Building a Tool Registry
For agents with many tools, organize them into a registry pattern.
from langchain_core.tools import tool
def build_tools(config: dict) -> list:
tools = []
if config.get("enable_search"):
@tool
def web_search(query: str) -> str:
"""Search the web for information."""
return search_api.query(query)
tools.append(web_search)
if config.get("enable_database"):
@tool
def sql_query(query: str) -> str:
"""Query the database."""
return db.execute(query)
tools.append(sql_query)
return tools
# Feature-flag tools per deployment
tools = build_tools({"enable_search": True, "enable_database": False})
FAQ
How many tools can I give an agent?
There is no hard limit, but more tools mean a larger system prompt and more decisions for the LLM. In practice, agents work best with 5-15 well-defined tools. If you have more, consider using a tool selector or organizing tools into groups that are loaded based on the conversation context.
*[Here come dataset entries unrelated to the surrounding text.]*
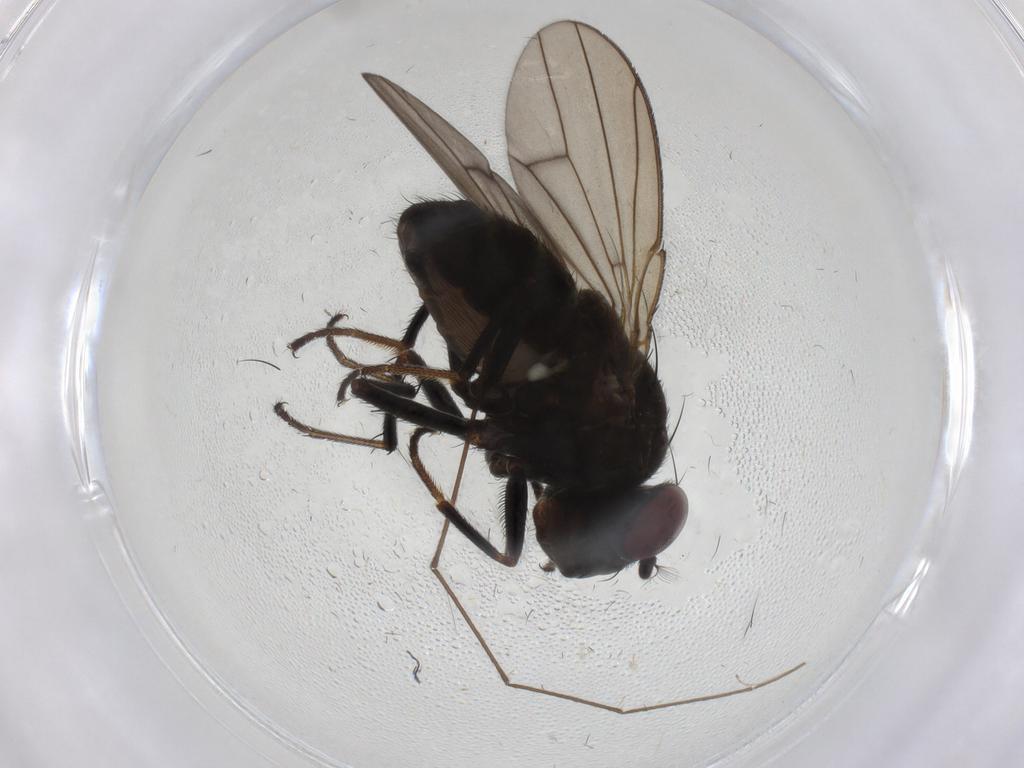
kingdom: Animalia
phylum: Arthropoda
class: Insecta
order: Diptera
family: Ephydridae
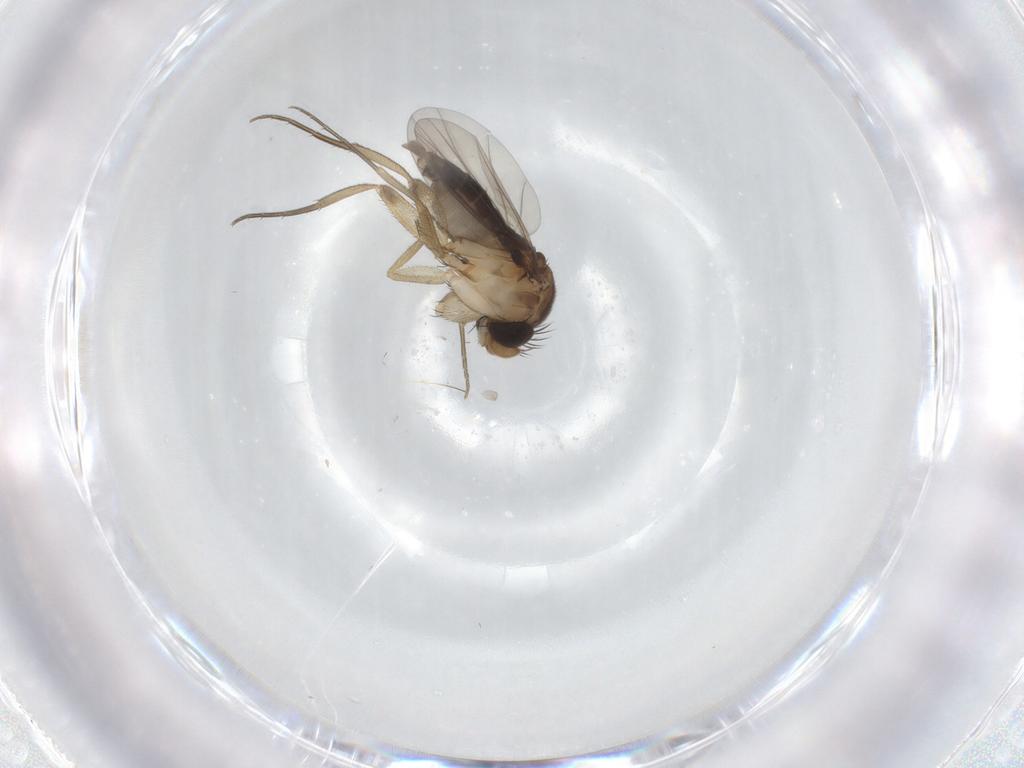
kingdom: Animalia
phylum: Arthropoda
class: Insecta
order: Diptera
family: Phoridae
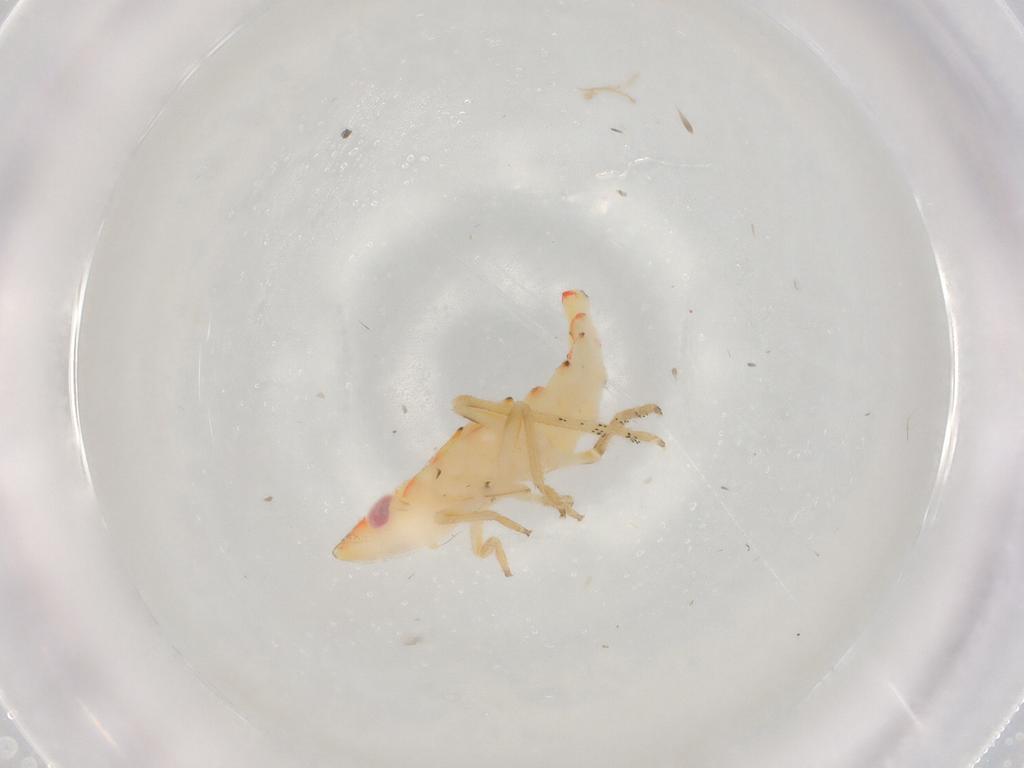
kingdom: Animalia
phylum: Arthropoda
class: Insecta
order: Hemiptera
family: Tropiduchidae
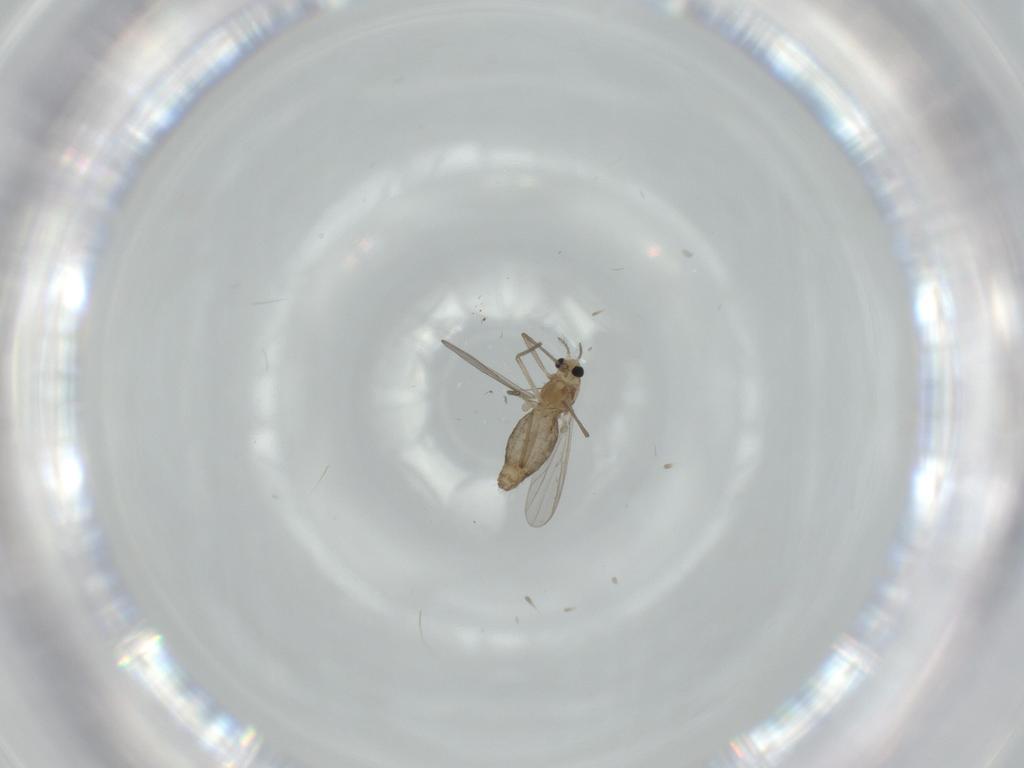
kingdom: Animalia
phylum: Arthropoda
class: Insecta
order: Diptera
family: Chironomidae
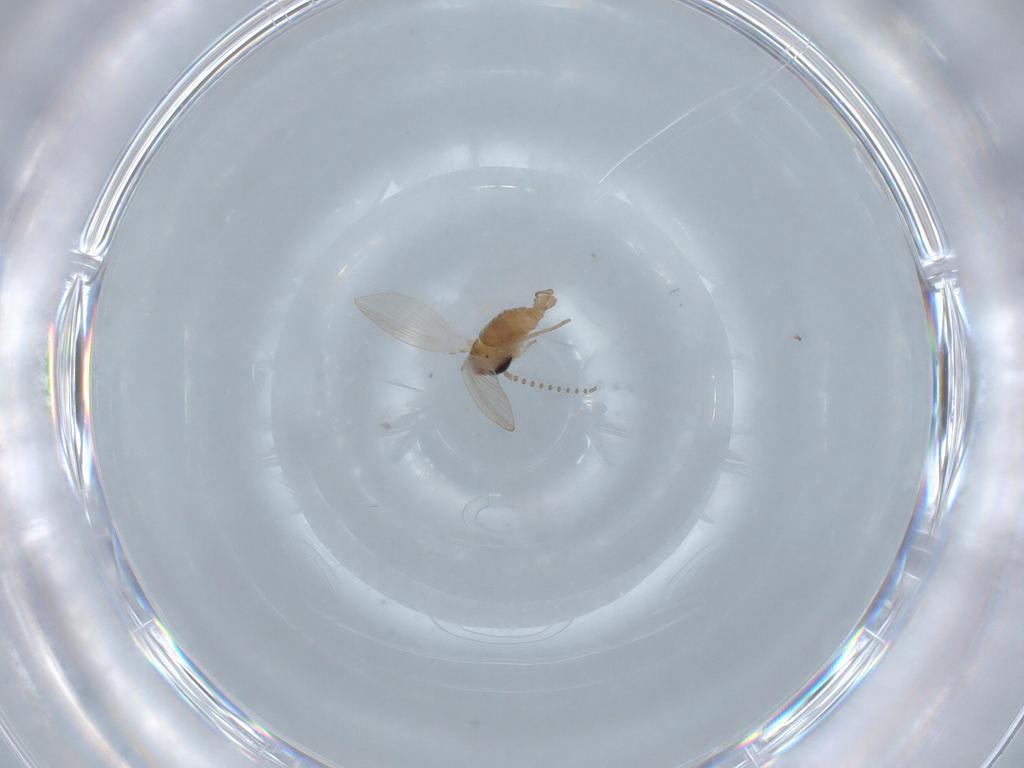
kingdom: Animalia
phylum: Arthropoda
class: Insecta
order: Diptera
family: Psychodidae
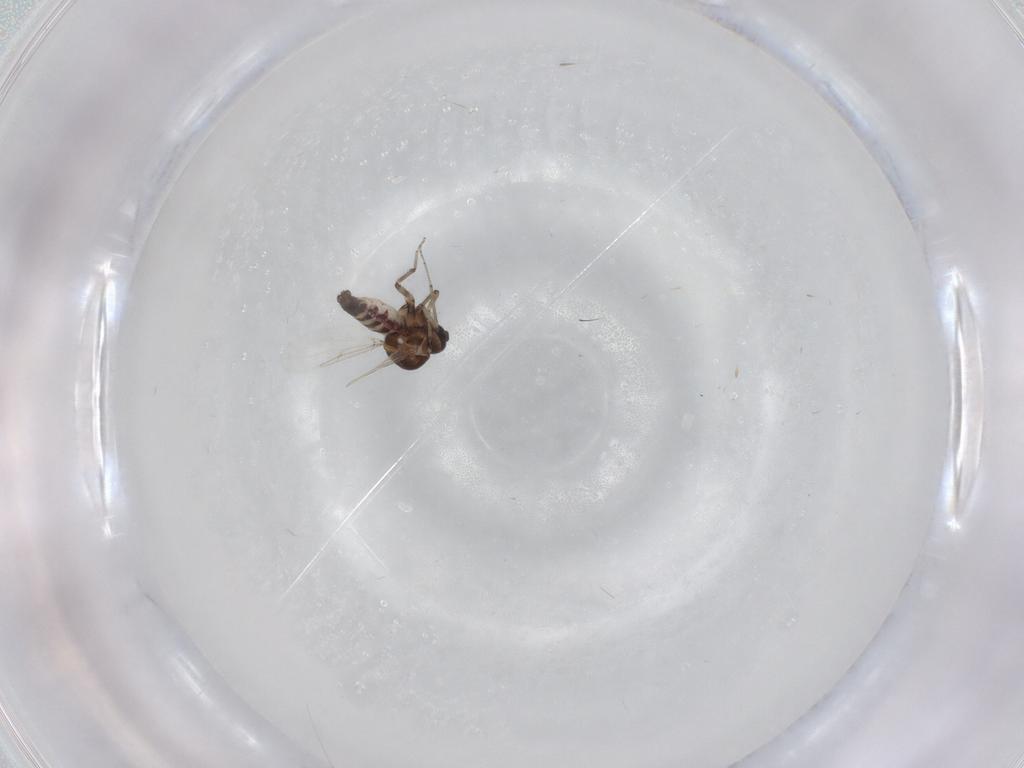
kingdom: Animalia
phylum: Arthropoda
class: Insecta
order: Diptera
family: Ceratopogonidae
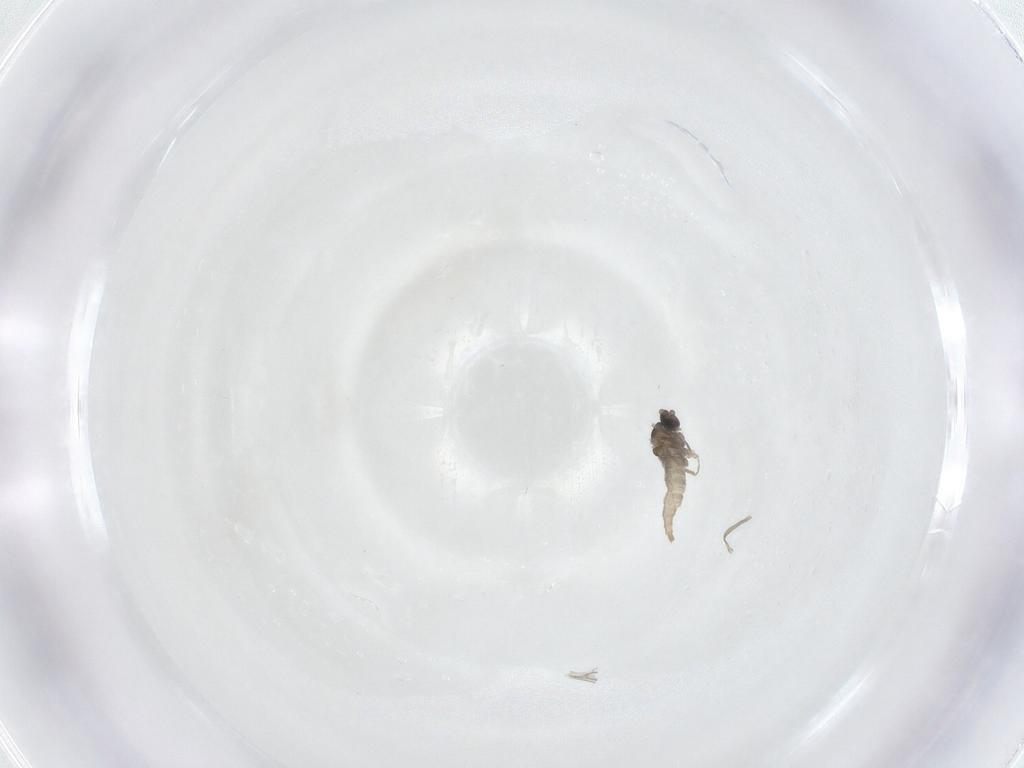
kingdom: Animalia
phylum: Arthropoda
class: Insecta
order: Diptera
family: Cecidomyiidae
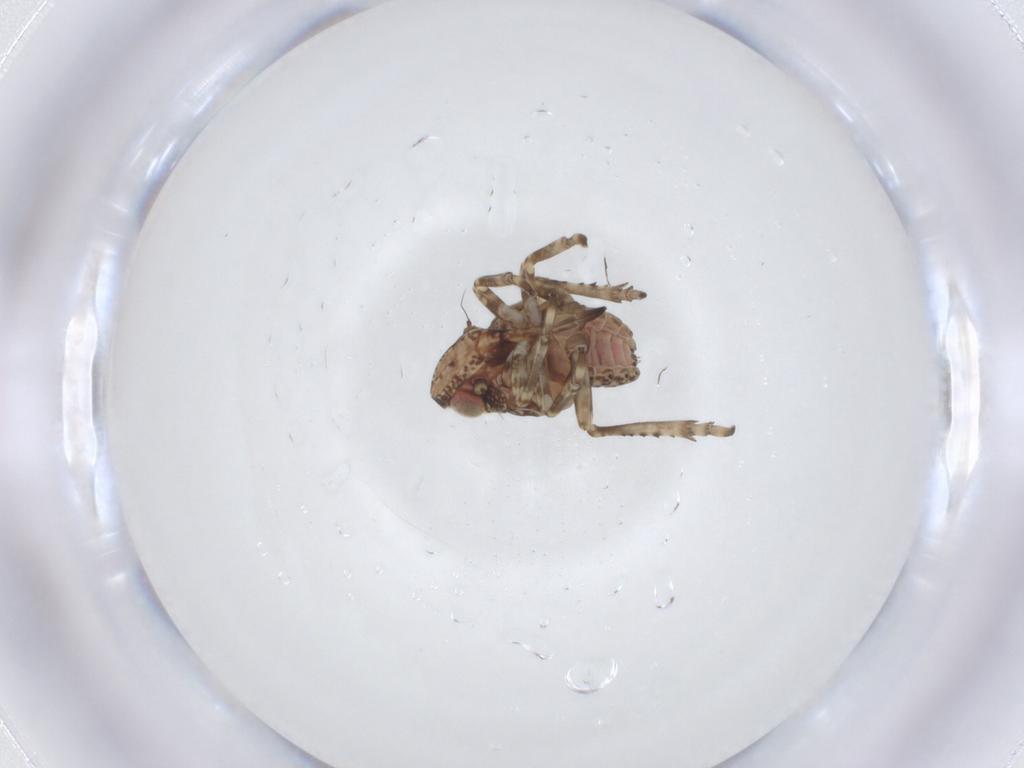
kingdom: Animalia
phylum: Arthropoda
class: Insecta
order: Hemiptera
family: Tropiduchidae
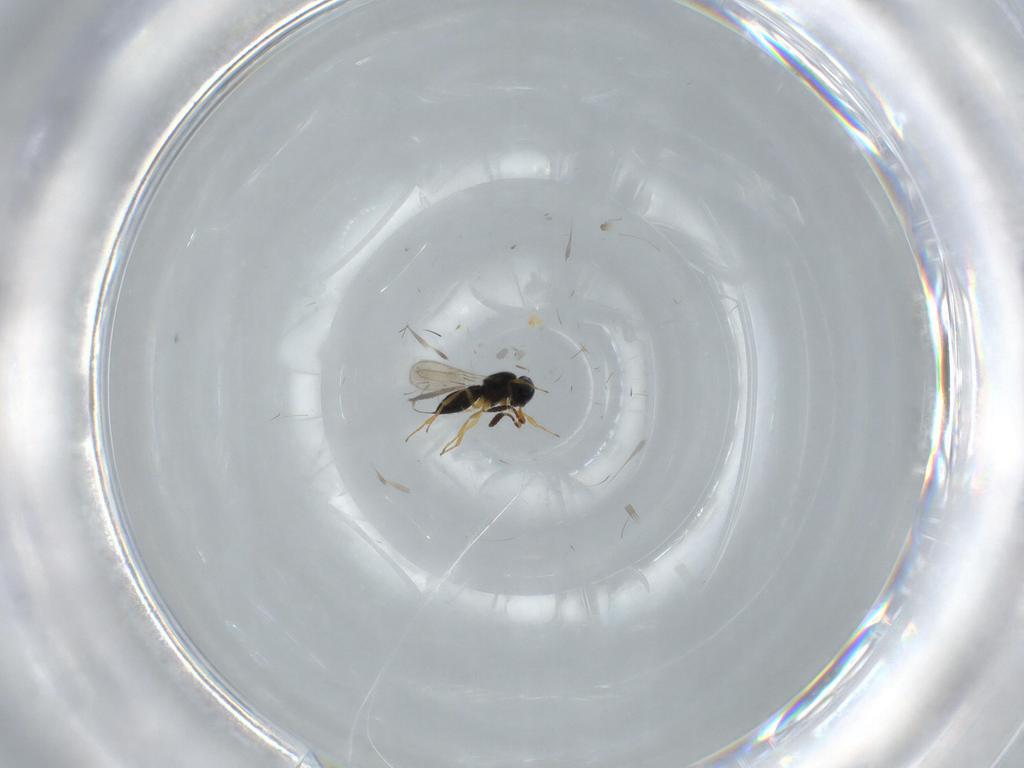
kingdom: Animalia
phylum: Arthropoda
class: Insecta
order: Hymenoptera
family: Scelionidae
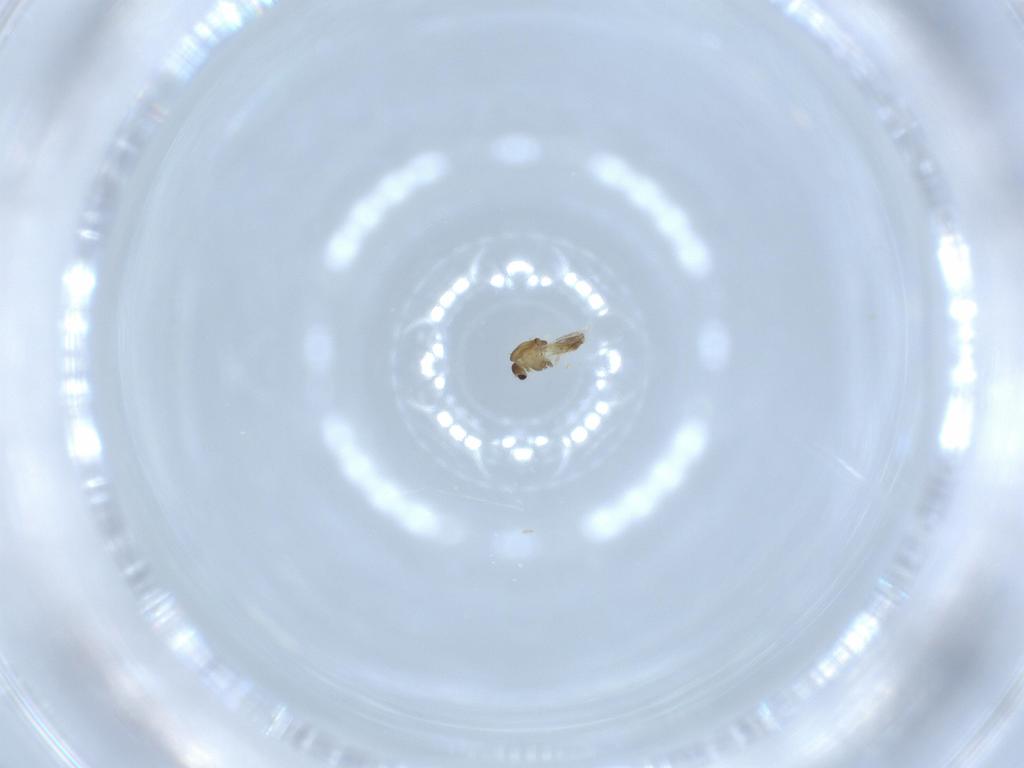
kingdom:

Should tool descriptions be short or detailed?
Detailed but concise. The LLM uses the description to decide when a tool is appropriate and how to call it. Include what the tool does, what inputs it expects, and any constraints. Avoid vague descriptions like "A useful tool" — be specific about the use case.
How do I test LangChain tools in isolation?
Call the tool directly using tool.invoke({"param": "value"}) or await tool.ainvoke({"param": "value"}). This runs the underlying function with schema validation. Write unit tests that call tools directly before integrating them into an agent.